The inspiration behind FloodSafe was the need to address the significant impact of floods caused by atmospheric rivers in California, including financial, environmental, and human losses.
What it does
FloodSafe utilizes machine learning, satellite imagery, and weather data to predict atmospheric river floods in California with 98% accuracy. It is accessible to the general public through a website and aims to provide a long-term solution for flood prediction.
How we built it
FloodSafe was built around a ResNet convolutional neural network and trained on over 2000 satellite water vapor images that we manually scraped from NASA’s Worldview, along with weather data from the Open Meteo World Weather API. The model was trained over 30 epochs and tested on unseen data to achieve 98% accuracy. The system is wired to a website for accessibility.
Challenges we ran into
One of the biggest challenges was collecting and processing the vast amount of data needed for training the machine learning model. We also had a lot of trouble working with the EC2 instance to set up the FastAPI server that the model is hosted on.

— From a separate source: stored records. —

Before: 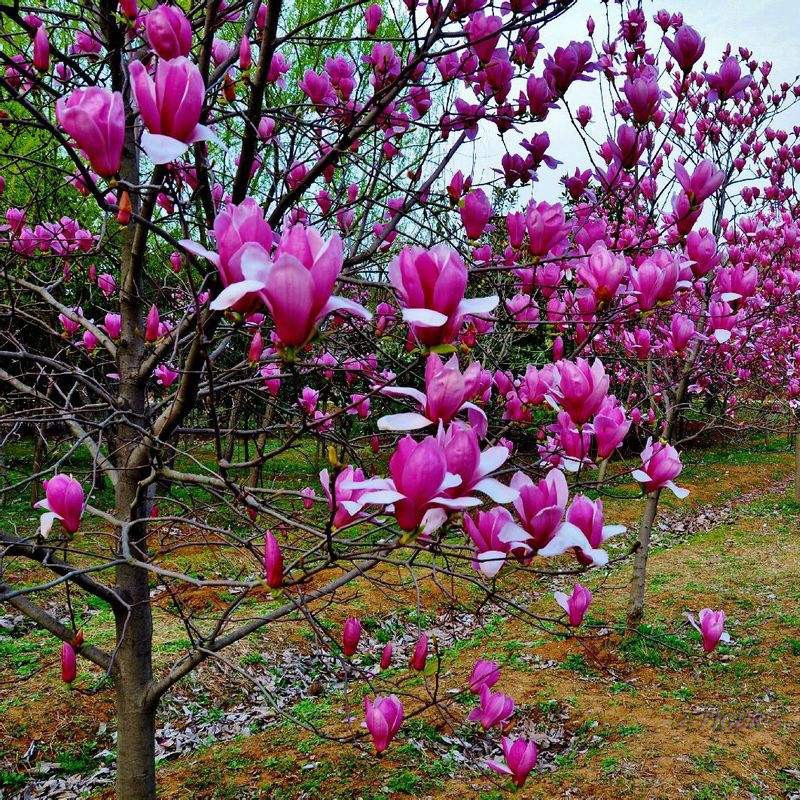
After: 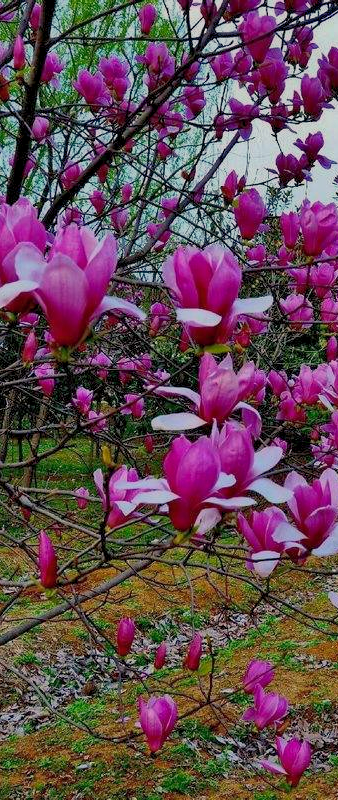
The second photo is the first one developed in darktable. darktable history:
tone equalizer: -8 EV 0.24 EV, -7 EV 0.409 EV, -6 EV 0.396 EV, -5 EV 0.26 EV, -3 EV -0.273 EV, -2 EV -0.43 EV, -1 EV -0.438 EV, +0 EV -0.278 EV, mask exposure compensation -0.509 EV
color balance rgb: shadows lift › chroma 2.063%, shadows lift › hue 247.21°, highlights gain › chroma 1.12%, highlights gain › hue 69.44°, global offset › luminance -0.26%, linear chroma grading › shadows -7.772%, linear chroma grading › global chroma 9.744%, perceptual saturation grading › global saturation -1.134%
crop: left 28.318%, right 29.388%
shadows and highlights: shadows 30.25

Accomplishments that we're proud of
We are proud to have developed an accurate and accessible flood prediction system that can help mitigate the impact of atmospheric river floods in California. Achieving 98% accuracy in predicting AR-based floods is also a significant accomplishment for us.
What we learned
We learned about the complex nature of atmospheric river floods and the importance of utilizing machine learning and satellite imagery to accurately predict them. We also learned about the challenges of working with large datasets and ensuring data balance in machine learning models.
Additionally, we were inspired by the workshops that Lynbrook ML hosted, namely the Web Dev workshop on deployment and the CAA workshop about environmental ML. We incorporated these ideas into our project as well.
What's next for FloodSafe - Detecting Atmospheric River Flooding
In the future, we plan to expand FloodSafe to other areas beyond California and improve its accuracy by incorporating additional data sources. We also aim to collaborate with emergency response agencies to make FloodSafe a more integral part of flood response efforts.
NOTE: We built this project previously as part of the Synopsys Science Fair. For this hackathon, we decided to modify the model architecture after attending the Intro to ML workshop hosted by ML club, in which they talked about overfitting. To eliminate the possibility of overfitting, we decided to remove one of our intermediate layers of neurons because we felt it would fit the numeric data better and be more accurate overall.